Agricoltura, tutela del territorio e capacità di guardare al futuro sono stati al centro dell’incontro di ieri sera alla Festa nazionale dell’Unità dell’agricoltura, a Siena. Un confronto con su CONSORZI DI TUTELA E DOP ECONOMY: UNA STRATEGIA PER LA CRESCITA DEI TERRITORI coordinato Andrea Mariotti e gli interventi di Fabio Berti, Silvio Franceschelli, Alberto Gatto, Massimo Rovai, Mauro Rosati, che hanno messo sul tavolo alcune delle questioni più attuali per i territori rurali italiani, partendo dalla necessità di costruire una nuova politica capace di confrontarsi con problemi concreti e non soltanto con gli slogan.

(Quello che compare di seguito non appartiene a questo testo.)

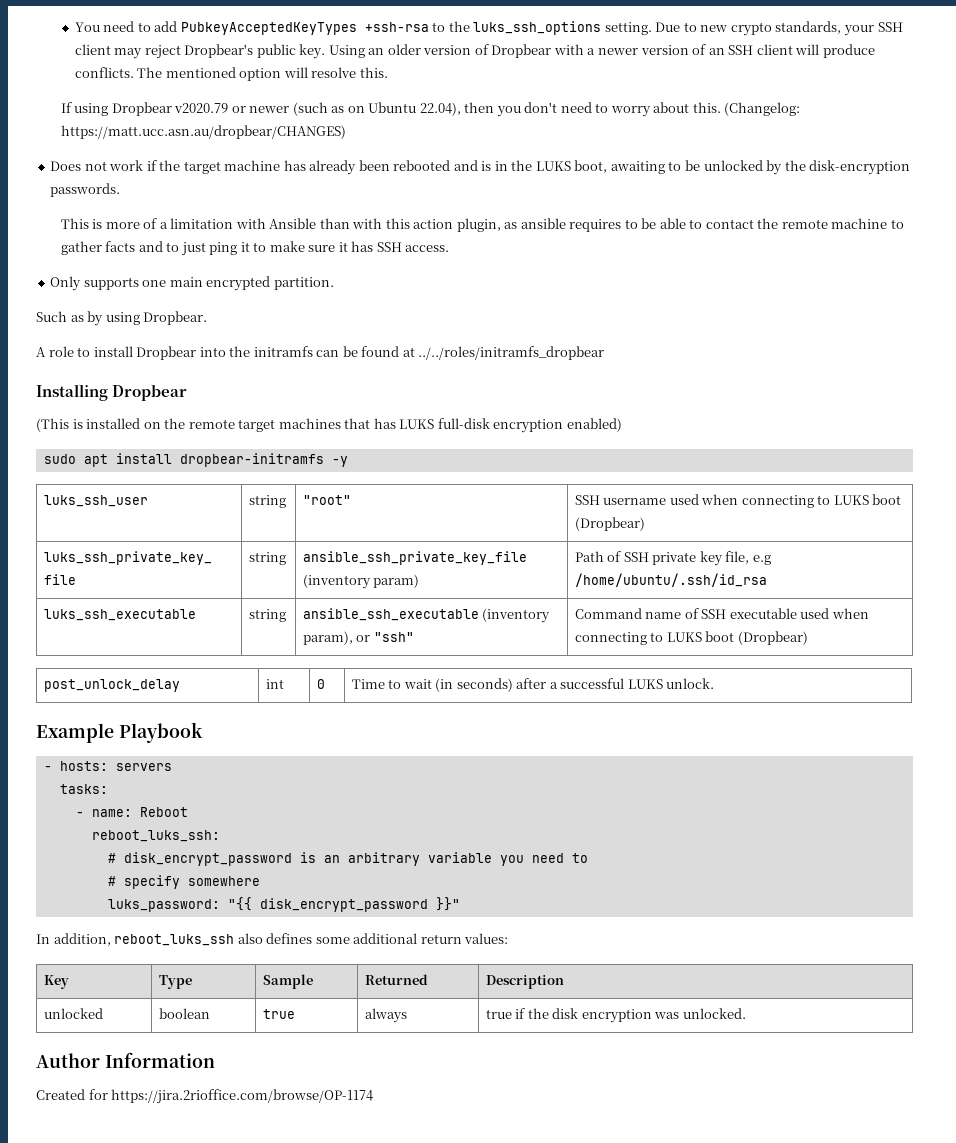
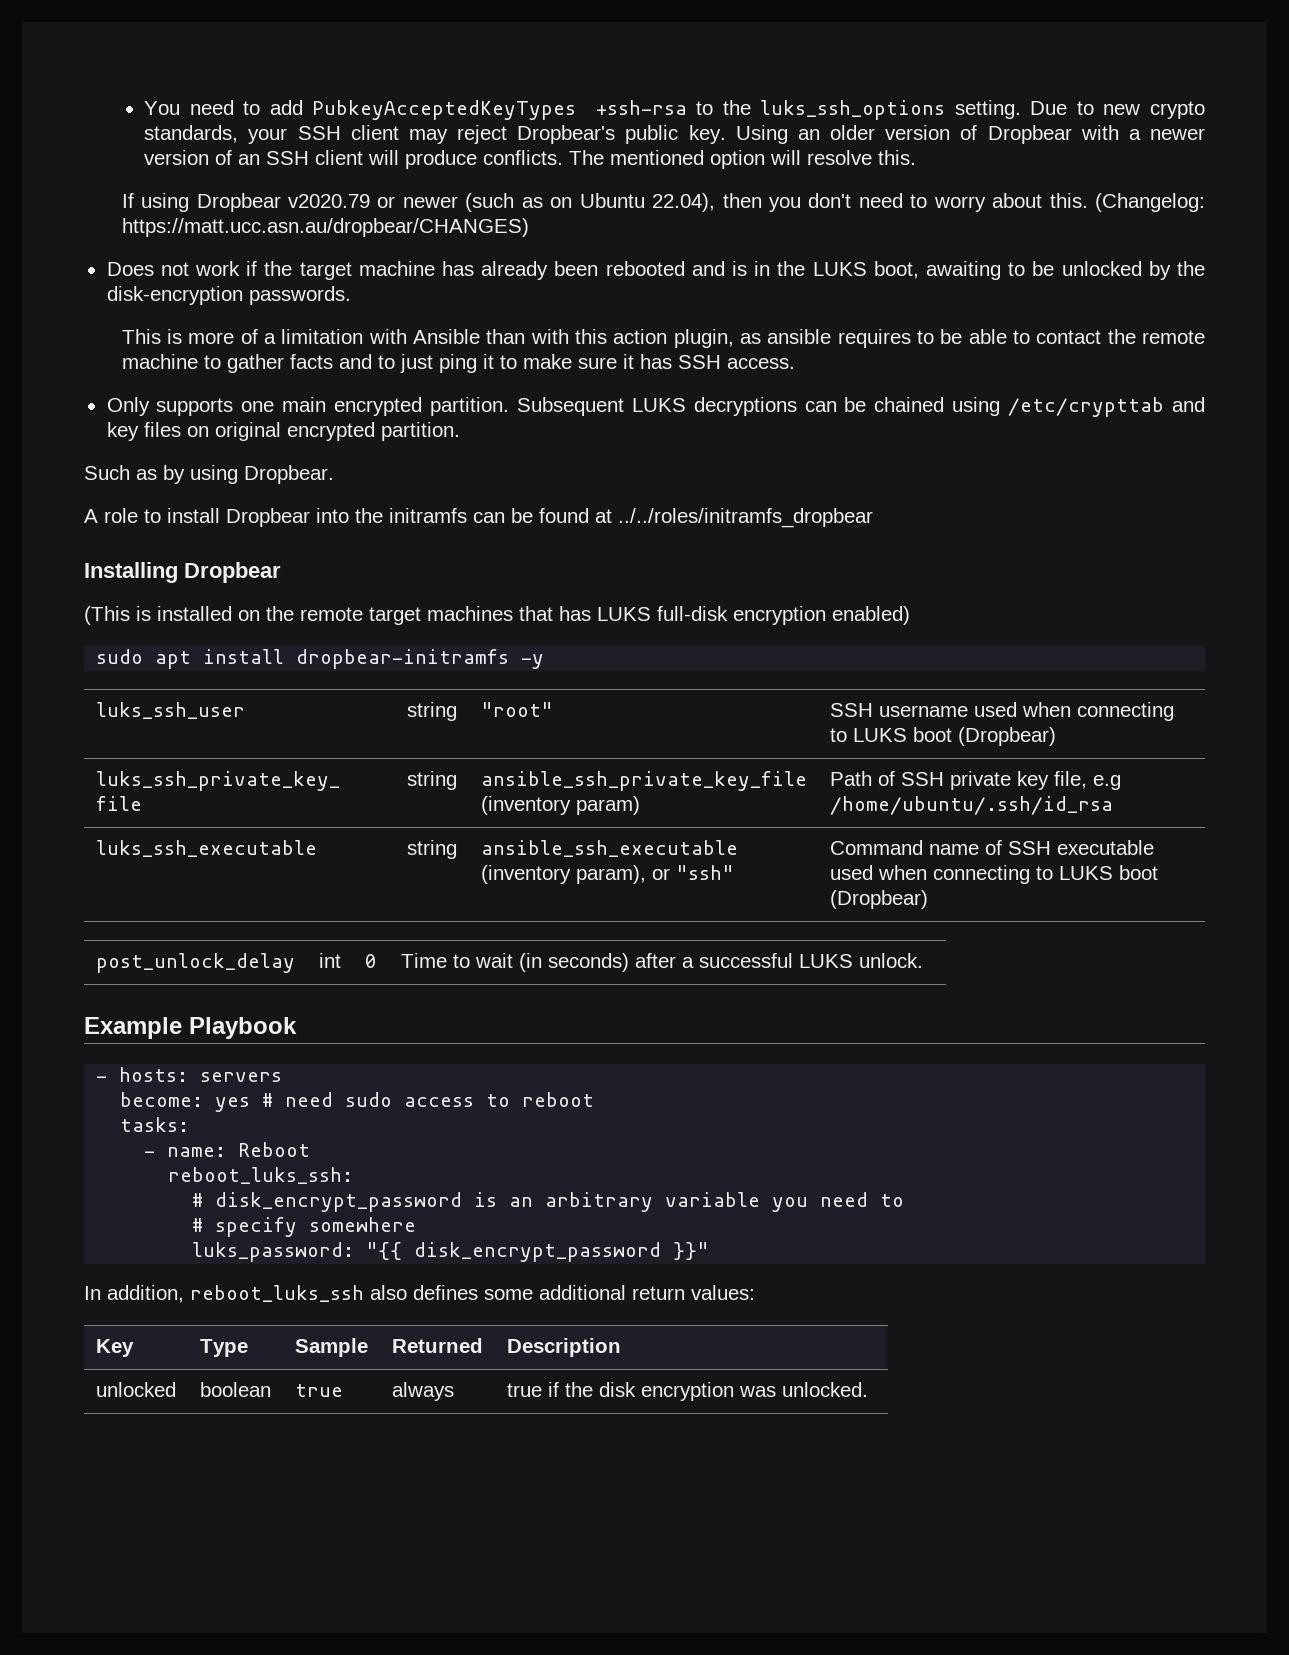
(334, 283) none -> [516,397,1206,417] [106,422,460,441] Subsequent LUKS decryptions can be chained using /etc/crypttab and key files on original encrypted partition.
(172, 767) none -> [120,1092,595,1112] // become: yes # need sudo access to reboot
[36,1052,215,1068] [36,1089,374,1104] // Author Information // Created for https://jira.2rioffice.com/browse/OP-1174 -> (868, 1389) none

Tra i temi affrontati, quello del rapporto tra transizione energetica e valore dei territori agricoli. Il riferimento è soprattutto alla diffusione degli impianti fotovoltaici e agrifotovoltaici nelle aree a maggiore vocazione produttiva e paesaggistica.
La questione, è stato sottolineato, non riguarda la contrarietà alla transizione energetica, ma la necessità di una programmazione nazionale che eviti di lasciare soli sindaci, Regioni e agricoltori davanti a scelte che possono modificare profondamente i territori.
Nel dibattito c’è stato spazio anche ad una riflessione sul rapporto tra tradizione e innovazione. La tradizione agricola, è stato ricordato, non significa immobilità: è fatta di selezione, adattamento e conoscenze che si sono evolute nel tempo. È proprio questo “saper fare”, insieme al territorio, a rendere un prodotto realmente tipico.
Ad esempio l’azienda ADVISEME ha progettato una soluzione tecnologica pensata per affrontare uno dei problemi destinati ad assumere un peso sempre maggiore: la disponibilità di acqua potabile. Alessandro Perrino, socio di ADVISEME, ha illustrato un sistema in grado di estrarre l’acqua presente nell’aria attraverso un processo di condensazione, utilizzando l’energia prodotta da pannelli fotovoltaici. L’acqua raccolta viene quindi filtrata, sanificata e sottoposta a trattamento con raggi ultravioletti, fino a renderla potabile. Una tecnologia pensata in particolare per le situazioni in cui l’acqua non è disponibile, dalle emergenze legate ad alluvioni e frane fino a contesti agricoli e zootecnici.
Innovare, senza dimenticare il valore dei territori e delle competenze che li hanno resi unici, è la sfida che attende il settore nei prossimi anni: una sfida che, dal confronto di Siena, passa dalla capacità della politica e delle imprese di costruire soluzioni concrete e sostenibili.